Today’s proposed rule takes key steps towards changing Medicare’s DME fee schedule payments and the DMEPOS CBP. A successful CBP for DME is important for the Medicare program, but many stakeholders have raised concerns about beneficiary access to items and services under the current CBP. CMS sought ways to improve competitive bidding going forward and worked with market experts to leverage opportunities to increase the program’s effectiveness. Today’s rule proposes market-oriented reforms to the DMEPOS CBP. The process for recompeting contracts with suppliers currently in effect under the DMEPOS CBP has not yet been initiated. As a result, we note that the current contracts for the DMEPOS CBP will expire on December 31, 2018. Beginning January 1, 2019, and until new contracts are awarded under the DMEPOS CBP, beneficiaries may receive DMEPOS items from any Medicare enrolled DMEPOS supplier.
As required by the 21st Century Cures Act, this rule also includes proposals that address Medicare fee schedule payments for DME furnished on or after January 1, 2019 in areas of the country where competitive bidding is not in effect. The proposed rule also solicits stakeholder feedback on CMS’ approach to establishing the fee schedule amounts for new DME technologies. These improvements will modernize the Medicare DME program.
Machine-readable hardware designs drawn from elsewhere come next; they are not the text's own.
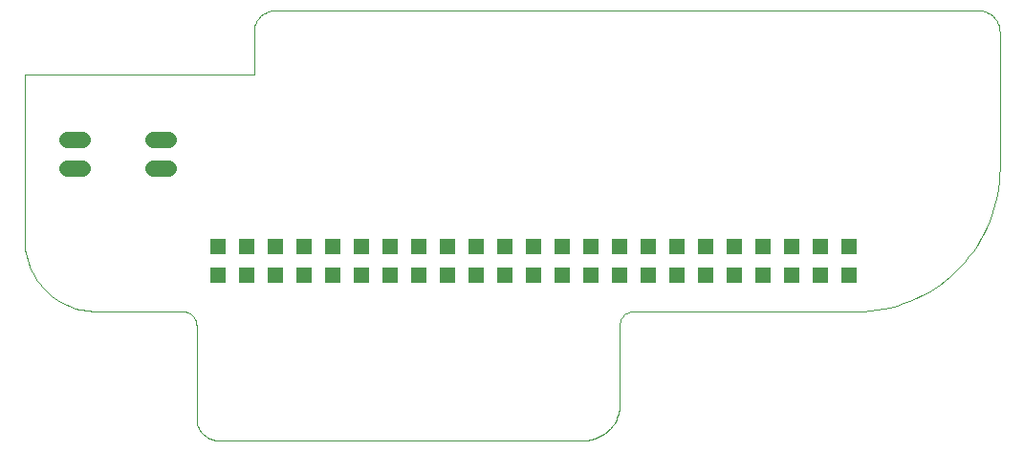
<source format=gbs>
G75*
G70*
%OFA0B0*%
%FSLAX24Y24*%
%IPPOS*%
%LPD*%
%AMOC8*
5,1,8,0,0,1.08239X$1,22.5*
%
%ADD10C,0.0000*%
%ADD11R,0.0555X0.0555*%
%ADD12C,0.0560*%
D10*
X006100Y000850D02*
X006100Y004100D01*
X006098Y004144D01*
X006092Y004187D01*
X006083Y004229D01*
X006070Y004271D01*
X006053Y004311D01*
X006033Y004350D01*
X006010Y004387D01*
X005983Y004421D01*
X005954Y004454D01*
X005921Y004483D01*
X005887Y004510D01*
X005850Y004533D01*
X005811Y004553D01*
X005771Y004570D01*
X005729Y004583D01*
X005687Y004592D01*
X005644Y004598D01*
X005600Y004600D01*
X002600Y004600D01*
X002481Y004603D01*
X002362Y004611D01*
X002244Y004625D01*
X002127Y004645D01*
X002011Y004670D01*
X001896Y004701D01*
X001782Y004737D01*
X001671Y004779D01*
X001561Y004826D01*
X001454Y004878D01*
X001350Y004935D01*
X001248Y004997D01*
X001150Y005064D01*
X001055Y005135D01*
X000963Y005211D01*
X000875Y005291D01*
X000791Y005375D01*
X000711Y005463D01*
X000635Y005555D01*
X000564Y005650D01*
X000497Y005748D01*
X000435Y005850D01*
X000378Y005954D01*
X000326Y006061D01*
X000279Y006171D01*
X000237Y006282D01*
X000201Y006396D01*
X000170Y006511D01*
X000145Y006627D01*
X000125Y006744D01*
X000111Y006862D01*
X000103Y006981D01*
X000100Y007100D01*
X000100Y012850D01*
X008100Y012850D01*
X008100Y014350D01*
X008102Y014404D01*
X008108Y014457D01*
X008117Y014509D01*
X008130Y014561D01*
X008147Y014612D01*
X008168Y014662D01*
X008192Y014709D01*
X008219Y014755D01*
X008250Y014799D01*
X008283Y014841D01*
X008320Y014880D01*
X008359Y014917D01*
X008401Y014950D01*
X008445Y014981D01*
X008491Y015008D01*
X008538Y015032D01*
X008588Y015053D01*
X008639Y015070D01*
X008691Y015083D01*
X008743Y015092D01*
X008796Y015098D01*
X008850Y015100D01*
X033350Y015100D01*
X033404Y015098D01*
X033457Y015092D01*
X033509Y015083D01*
X033561Y015070D01*
X033612Y015053D01*
X033662Y015032D01*
X033709Y015008D01*
X033755Y014981D01*
X033799Y014950D01*
X033841Y014917D01*
X033880Y014880D01*
X033917Y014841D01*
X033950Y014799D01*
X033981Y014755D01*
X034008Y014709D01*
X034032Y014662D01*
X034053Y014612D01*
X034070Y014561D01*
X034083Y014509D01*
X034092Y014457D01*
X034098Y014404D01*
X034100Y014350D01*
X034100Y009600D01*
X034094Y009362D01*
X034077Y009125D01*
X034049Y008888D01*
X034010Y008654D01*
X033959Y008421D01*
X033897Y008191D01*
X033825Y007965D01*
X033742Y007742D01*
X033648Y007523D01*
X033544Y007309D01*
X033430Y007100D01*
X033306Y006897D01*
X033173Y006700D01*
X033030Y006509D01*
X032879Y006326D01*
X032719Y006150D01*
X032550Y005981D01*
X032374Y005821D01*
X032191Y005670D01*
X032000Y005527D01*
X031803Y005394D01*
X031600Y005270D01*
X031391Y005156D01*
X031177Y005052D01*
X030958Y004958D01*
X030735Y004875D01*
X030509Y004803D01*
X030279Y004741D01*
X030046Y004690D01*
X029812Y004651D01*
X029575Y004623D01*
X029338Y004606D01*
X029100Y004600D01*
X021350Y004600D01*
X021306Y004598D01*
X021263Y004592D01*
X021221Y004583D01*
X021179Y004570D01*
X021139Y004553D01*
X021100Y004533D01*
X021063Y004510D01*
X021029Y004483D01*
X020996Y004454D01*
X020967Y004421D01*
X020940Y004387D01*
X020917Y004350D01*
X020897Y004311D01*
X020880Y004271D01*
X020867Y004229D01*
X020858Y004187D01*
X020852Y004144D01*
X020850Y004100D01*
X020850Y001350D01*
X020848Y001282D01*
X020843Y001215D01*
X020834Y001148D01*
X020821Y001081D01*
X020804Y001016D01*
X020785Y000951D01*
X020761Y000887D01*
X020734Y000825D01*
X020704Y000764D01*
X020671Y000706D01*
X020635Y000649D01*
X020595Y000594D01*
X020553Y000541D01*
X020507Y000490D01*
X020460Y000443D01*
X020409Y000397D01*
X020356Y000355D01*
X020301Y000315D01*
X020244Y000279D01*
X020186Y000246D01*
X020125Y000216D01*
X020063Y000189D01*
X019999Y000165D01*
X019934Y000146D01*
X019869Y000129D01*
X019802Y000116D01*
X019735Y000107D01*
X019668Y000102D01*
X019600Y000100D01*
X006850Y000100D01*
X006796Y000102D01*
X006743Y000108D01*
X006691Y000117D01*
X006639Y000130D01*
X006588Y000147D01*
X006538Y000168D01*
X006491Y000192D01*
X006445Y000219D01*
X006401Y000250D01*
X006359Y000283D01*
X006320Y000320D01*
X006283Y000359D01*
X006250Y000401D01*
X006219Y000445D01*
X006192Y000491D01*
X006168Y000538D01*
X006147Y000588D01*
X006130Y000639D01*
X006117Y000691D01*
X006108Y000743D01*
X006102Y000796D01*
X006100Y000850D01*
D11*
X006850Y005850D03*
X007850Y005850D03*
X008850Y005850D03*
X009850Y005850D03*
X010850Y005850D03*
X011850Y005850D03*
X012850Y005850D03*
X013850Y005850D03*
X014850Y005850D03*
X015850Y005850D03*
X016850Y005850D03*
X017850Y005850D03*
X018850Y005850D03*
X019850Y005850D03*
X020850Y005850D03*
X021850Y005850D03*
X022850Y005850D03*
X023850Y005850D03*
X024850Y005850D03*
X025850Y005850D03*
X026850Y005850D03*
X027850Y005850D03*
X028850Y005850D03*
X028850Y006850D03*
X027850Y006850D03*
X026850Y006850D03*
X025850Y006850D03*
X024850Y006850D03*
X023850Y006850D03*
X022850Y006850D03*
X021850Y006850D03*
X020850Y006850D03*
X019850Y006850D03*
X018850Y006850D03*
X017850Y006850D03*
X016850Y006850D03*
X015850Y006850D03*
X014850Y006850D03*
X013850Y006850D03*
X012850Y006850D03*
X011850Y006850D03*
X010850Y006850D03*
X009850Y006850D03*
X008850Y006850D03*
X007850Y006850D03*
X006850Y006850D03*
D12*
X005110Y009600D02*
X004590Y009600D01*
X004590Y010600D02*
X005110Y010600D01*
X002110Y010600D02*
X001590Y010600D01*
X001590Y009600D02*
X002110Y009600D01*
M02*

</source>
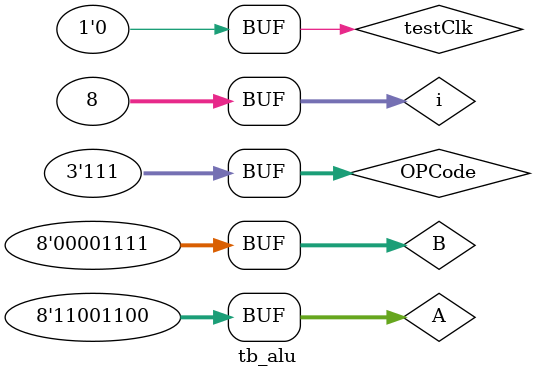
<source format=sv>
module tb_alu();
logic       testClk;
logic[7:0]  A;
logic[7:0]  B;
logic[2:0]  OPCode;
logic[7:0]  ALU_Out ;    

aLU DUT(.A, .B, .OPCode, .ALU_Out);

int i;

//generate clock
always begin
    testClk = 1; #5;
    testClk = 0; #5;
end
/*
o	If OPCode is:
	    000: ALU_Out = A  (function: Pass A)
	    001: ALU_Out = B  (function: Pass B)
	    010: ALU_Out = A Xor B
	    011: ALU_Out = A XNor B
	    100: ALU_Out = A + B 
	    101: ALU_Out = A – B
	    110: ALU_Out = A, left-shifted 1 bit
	    111: ALU_Out = A, right-shifted 1 bit
*/

initial begin
    A = 8'b11001100;
    B = 8'b00001111; 
/* should output

	    000: ALU_Out = A  = 11001100
	    001: ALU_Out = B  = 00001111
	    010: ALU_Out = A Xor B = 11000011
	    011: ALU_Out = A XNor B = 00111100
	    100: ALU_Out = A + B = 11010011
	    101: ALU_Out = A – B = 10111101
	    110: ALU_Out = A, left-shifted 1 bit = 10011000
	    111: ALU_Out = A, right-shifted 1 bit = 01100110


*/


    for(i=0;i<8;i=i+1) begin
        OPCode = i; #10;
    end

end
    

endmodule
</source>
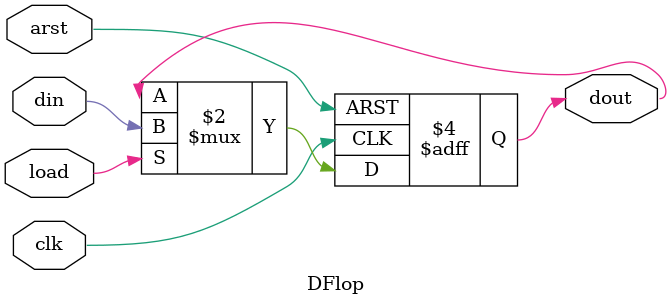
<source format=v>
`timescale 1ns / 1ps
module DFlop(
   input  arst  , // async reset
	input  clk   , // clock posedge
	input  din   , // data  in
	input  load  , // data  load 
	output reg dout    // data  out

    );
	 
always@(posedge clk or posedge arst)
   begin
	  if(arst)
	     dout <= 1'b0;
		else if(load)
        dout <= din;
	end


endmodule

</source>
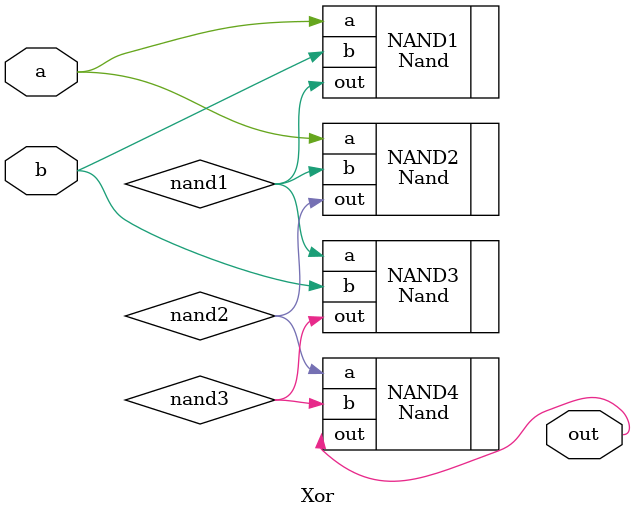
<source format=v>
/**
 * Exclusive-or gate:
 * out = not (a == b)
 */

module Xor(a,b,out);
    input a;
	input b;
    output out;

	Nand NAND1(.a(a),.b(b),.out(nand1));
	Nand NAND2(.a(a),.b(nand1),.out(nand2));
	Nand NAND3(.a(nand1),.b(b),.out(nand3));
	Nand NAND4(.a(nand2),.b(nand3),.out(out));

endmodule

</source>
CMS is also taking steps today to promote innovation in Medicare’s ESRD PPS by expanding the ESRD Transitional Drug Add-on Payment Adjustment (TDAPA) to encourage the use of new drug therapies by promoting innovation in the program in order to encourage the development and use of new treatments and therapies. As the largest payer for kidney care, we recognize that Medicare has a large part to play in encouraging innovation in an area where innovation has been lagging.
We are proposing to make changes to Medicare’s payment structure that will support access to new renal dialysis drugs and foster innovation in this critical area of heath care.
This proposed rule also takes significant steps forward by strengthening quality incentives and reducing administrative burden. Based on stakeholder feedback, CMS intends to reduce ESRD facility-related documentation burdens for certain payment adjustments so that requirements are more consistent with other payment systems. These changes will allow doctors to spend less time on paperwork and more time with their patients, which is in line with CMS’ Patients Over Paperwork initiative. Also, CMS is proposing to update the measure set for the ESRD QIP so that it is more closely aligned with the quality priorities the agency has adopted as part of the Meaningful Measures Initiative.